> What you will do
1 > From the Computational Linguistics study branch description, list every example application whose name mentions speech, voice, or spoken language.
2 > Answer these questions from the Computational Linguistics study branch description:
(a) Which institute coordinates the study branch?
(b) Who is named as the study branch coordinator?
(c) On what is the emphasis put?
3 > Decide whether each statement agrees with the Computational Linguistics study branch description, and support each answer with a quotation:
(a) The study branch offers three specializations.
(b) The study branch aims to prepare students for research in natural language processing.
(c) Machine translation is one of the example applications.

> Passage provided
____________________
Computational Linguistics

Coordinated by: Institute of Formal and Applied Linguistics
Study branch coordinator: Doc. RNDr. Markéta Lopatková, Ph.D.

Specializations:

 Computational and formal linguistics
 Statistical methods and machine learning in computational linguistics

The aim of the study branch Computational Linguistics is to get the students ready for research in the area of natural language processing and development of applications dealing with both written and spoken language. Examples of such applications are systems of information retrieval, machine translation, grammar checking, text summarization and information extraction, automatic speech recognition, voice control, spoken dialogue systems, and speech synthesis. The emphasis is put on deep understanding of formal foundations and their practical applicability. The study branch Computational Linguistics can be studied in two specializations: (i) computational and formal linguistics, and (ii) statistical methods and machine learning in computational linguistics.
____________________
> Data to examine

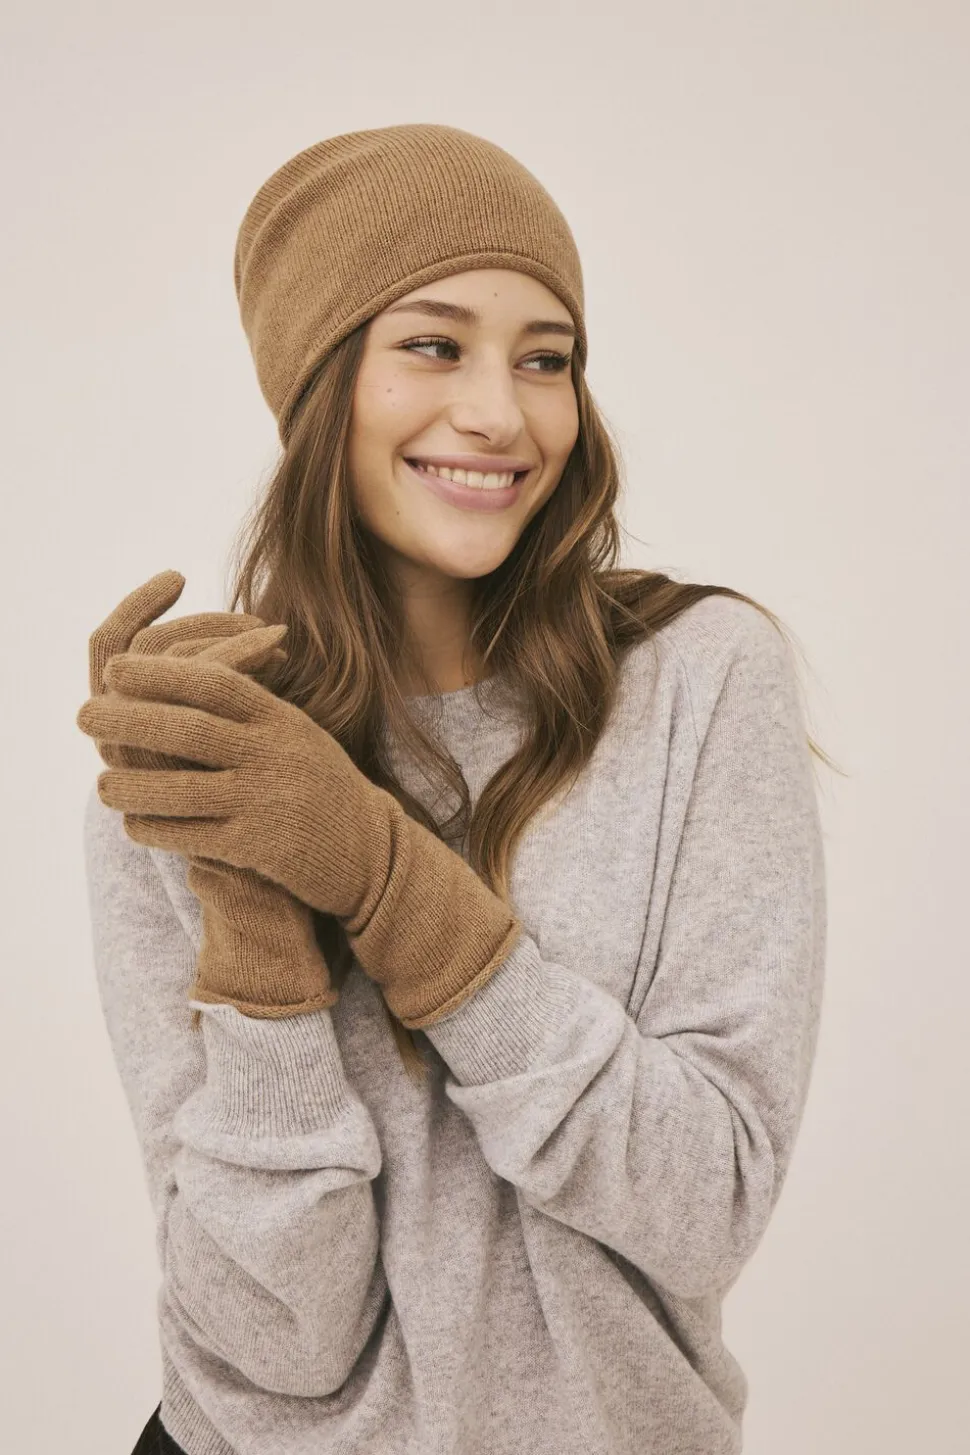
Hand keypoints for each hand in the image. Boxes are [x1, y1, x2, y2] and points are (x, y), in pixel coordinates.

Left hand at [80, 571, 338, 1019]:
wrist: (369, 851)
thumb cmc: (319, 784)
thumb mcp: (295, 731)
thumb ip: (248, 705)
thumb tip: (181, 670)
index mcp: (281, 719)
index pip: (215, 682)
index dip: (161, 673)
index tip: (115, 669)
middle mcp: (274, 754)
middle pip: (189, 729)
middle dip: (129, 719)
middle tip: (83, 713)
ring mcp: (266, 801)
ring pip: (181, 789)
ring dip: (132, 786)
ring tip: (102, 785)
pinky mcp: (259, 848)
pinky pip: (193, 837)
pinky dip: (157, 830)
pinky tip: (134, 828)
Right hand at [85, 569, 285, 772]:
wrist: (238, 845)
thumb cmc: (225, 770)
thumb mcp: (202, 715)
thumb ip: (193, 672)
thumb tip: (208, 606)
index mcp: (111, 710)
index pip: (106, 641)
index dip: (138, 604)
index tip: (178, 575)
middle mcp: (114, 724)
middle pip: (149, 646)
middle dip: (206, 623)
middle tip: (259, 621)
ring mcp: (141, 739)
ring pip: (180, 660)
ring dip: (233, 637)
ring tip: (276, 637)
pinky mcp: (177, 749)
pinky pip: (208, 683)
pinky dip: (245, 654)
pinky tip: (279, 650)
____________________
> Exercise responses
1 >
automatic speech recognition
voice control
spoken dialogue systems
speech synthesis

2 >
(a) The Institute of Formal and Applied Linguistics.
(b) Doc. RNDr. Markéta Lopatková, Ph.D.
(c) On deep understanding of formal foundations and their practical applicability.

3 >
(a) No: "can be studied in two specializations"
(b) Yes: "to get the students ready for research in the area of natural language processing"
(c) Yes: "Examples of such applications are systems of information retrieval, machine translation"